Now mankind can see what Tutankhamun, Elizabeth I, Mozart and other famous people looked like.
Dutch artist and photographer Bas Otterwijk has used artificial intelligence to create photo-realistic portraits of famous historical figures.
He published his work on the official website and on Instagram.
Bas Uterwijk claims to have used an innovative technique to reconstruct the image using a neural network. His most recent work shows what famous people from ancient Egypt, the Renaissance, and Europe might have looked like in the eighteenth century and other historical eras. The Dutchman sells some of his work as unique NFT tokens.
To create selfies, Uterwijk collects a lot of data about a person’s appearance and uploads it to AI software. Then the artist makes small changes to the “painting” until he is satisfied with the end result. It not only recreates real-life celebrities, but also recreates characters drawn by artists from the past, including Leonardo da Vinci’s “Mona Lisa.” The artist even created a portrait of Juliet from a William Shakespeare play.

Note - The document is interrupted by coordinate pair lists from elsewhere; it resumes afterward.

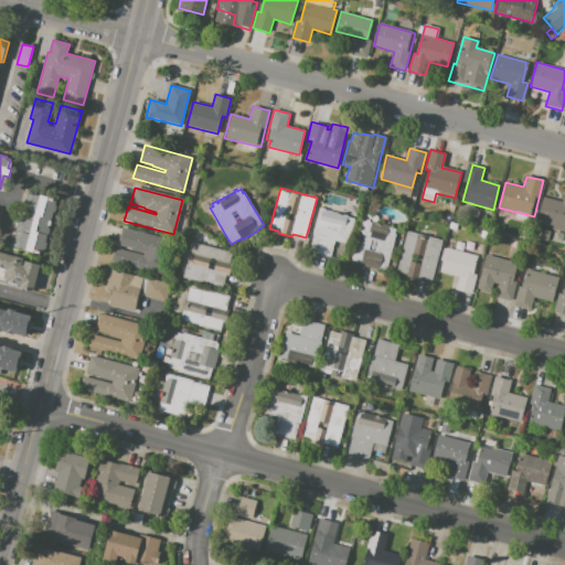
[(564,190),(564,232),(552,228),(553,225),(536,221),(543,196),(561,202),(564,190)]
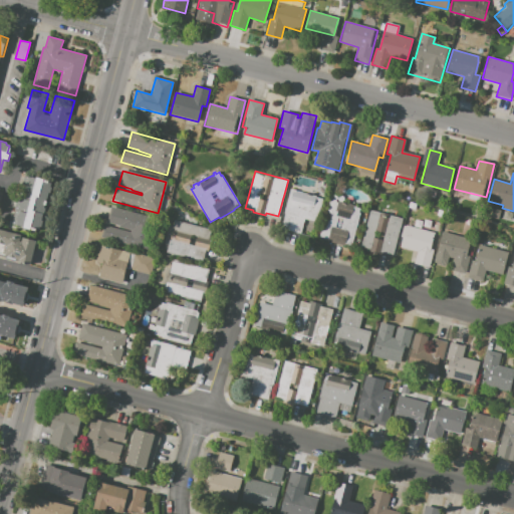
[(25,176),(50,182),(38,230),(12,223),(25,176)]
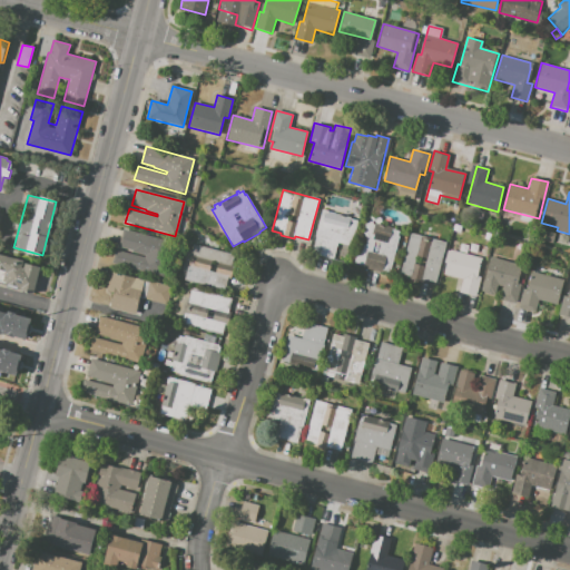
[(322,209),(328,210),(328,213),(324,212),(323,217),(355,226),(350,246),(337,243),(333,259),(312,253),(316,237),(314,236),(322,209)]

“These networks of ‘deep learning’ (deep learning) train using thousands of photographs of human faces and can create realistic images from scratch,” Uterwijk quotes the website of My Modern Met.
The photographer believes that over the past thousand years, human faces have not changed significantly, except, perhaps, for hairstyles and makeup. People who lived several centuries ago may have been very similar to modern people, yet we are used to seeing them somewhat distorted in images created before the invention of photography.
“Just as photography changed the form of classical painting, AI-based technologies will begin to influence art. AI applications are developing at an amazing rate, and this will affect virtually every segment of our society,” Ottervik said.
Previously, scientists were the first to give artificial intelligence a fantasy similar to the human imagination. He learned to highlight the individual characteristics of objects and create images that he had never seen before.
Recently, the Chinese AliceMind AI outperformed humans in pattern recognition for the first time. It turned out to be 1% more accurate than direct participants when analyzing 250 thousand photos.
Before that, a revolutionary artificial intelligence system had learned to predict the structure of human proteins. In the future, this will help scientists reveal the secrets of DNA and bring about a breakthrough in medicine.